Aiming to deepen trust in the security field, Tokyo and Beijing also signed an agreement to facilitate cooperation over search and rescue operations in the event of accidents in waters off the two nations. Abe said Japan and China had agreed to work together to open a hotline as soon as possible to avert accidental clashes at sea and in the air, adding that they should make efforts to ensure the East China Sea is a “sea of peace, cooperation and friendship.” They also agreed to aim for an early resumption of talks on a joint development of gas fields in the East China Sea
Both countries, meanwhile, confirmed the importance of cooperation between them to achieve the denuclearization of North Korea, with Abe saying Tokyo and Beijing will “fulfill (their) responsibilities” for peace and stability in East Asia.Abe also said China has promised to consider, based on scientific grounds, relaxing its ban on Japanese food imports that was imposed following the 2011 Fukushima nuclear crisis, which was triggered by devastating earthquake and tsunami disasters.
As a symbol of friendship, Japan and China also agreed to speed up talks for another giant panda to be leased to a zoo here.
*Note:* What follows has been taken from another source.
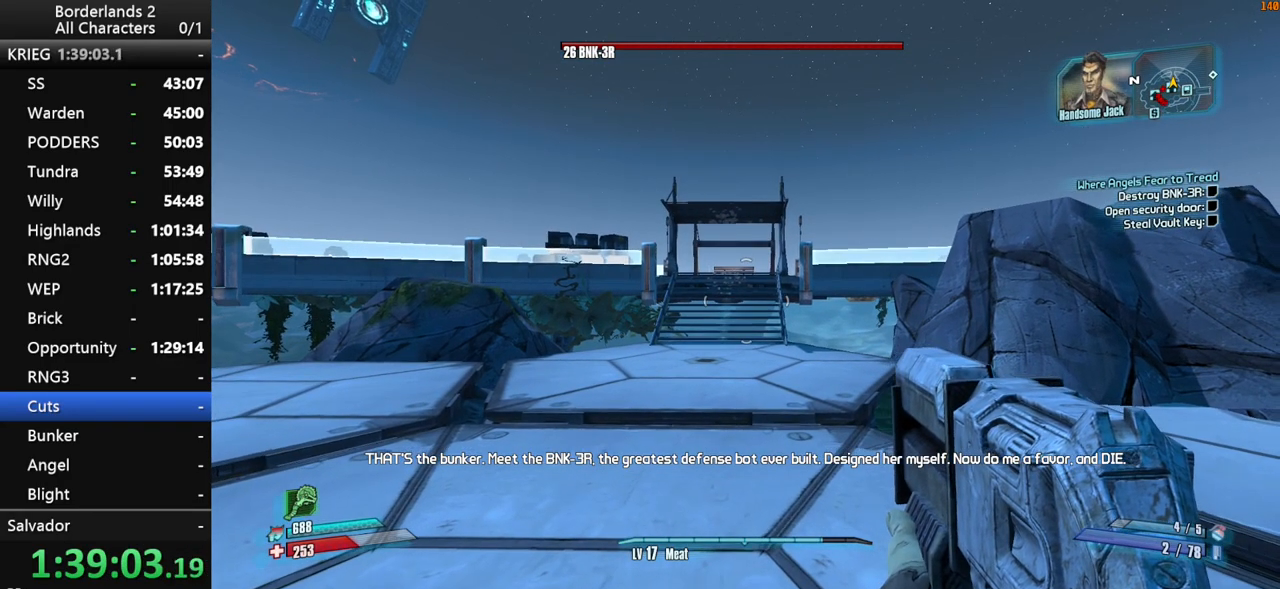
{"keys": [], "mouse": [], "mouse_move": "still", "events": [[384, "s", "up"], [384, "w", "up"]]}
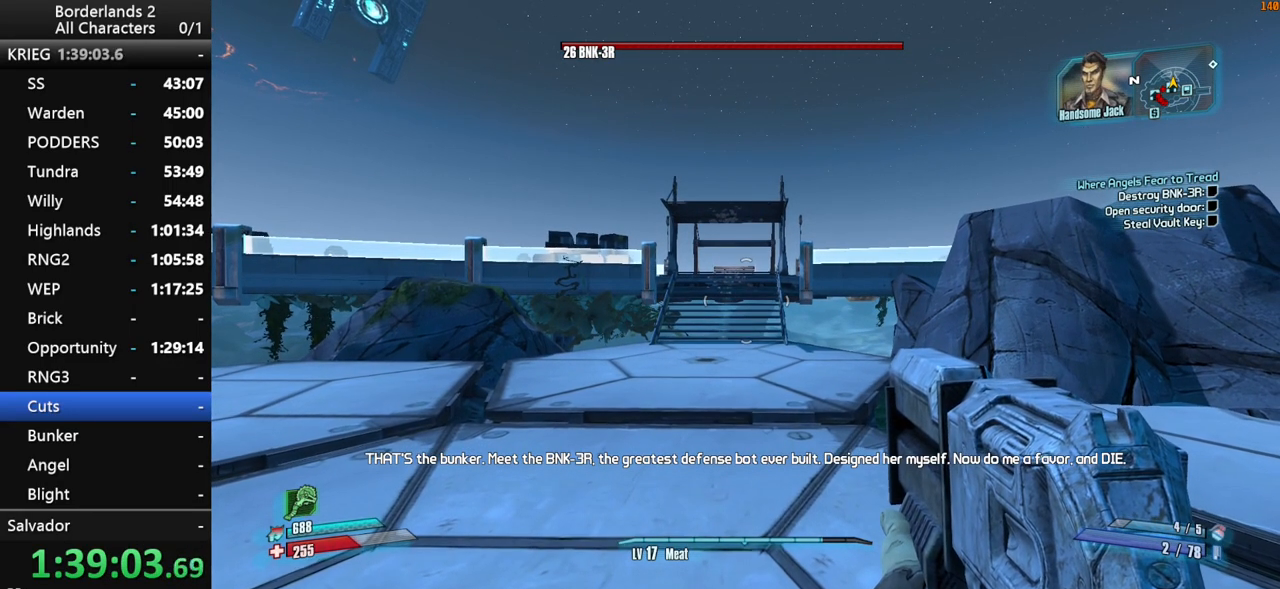
{"keys": ["s", "w"], "mouse": [], "mouse_move": "still", "events": [[84, "s", "down"], [84, "w", "down"], [100, "s", "up"], [100, "w", "up"], [200, "s", "down"], [200, "w", "down"], [267, "s", "up"], [267, "w", "up"], [350, "s", "down"], [350, "w", "down"], [450, "s", "up"], [450, "w", "up"], [500, "s", "down"], [500, "w", "down"]]}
For years, Tokyo and Beijing have been mired in a territorial spat over the Senkaku Islands in the East China Sea. The group of uninhabited islets, which are called Diaoyu in China, are controlled by Japan but claimed by Beijing.
Tensions particularly intensified after the government of former Prime Minister Yoshihiko Noda, Abe’s predecessor, brought the Senkakus under state control in September 2012.
But the situation has changed recently, as this year marks the 40th anniversary of the signing and entering into effect of the Treaty of Peace and Friendship between Japan and China.
Abe is accompanied on the trip to Beijing by Foreign Minister Taro Kono, Economy, Trade and Industry Minister Hiroshige Seko and a large delegation of business leaders.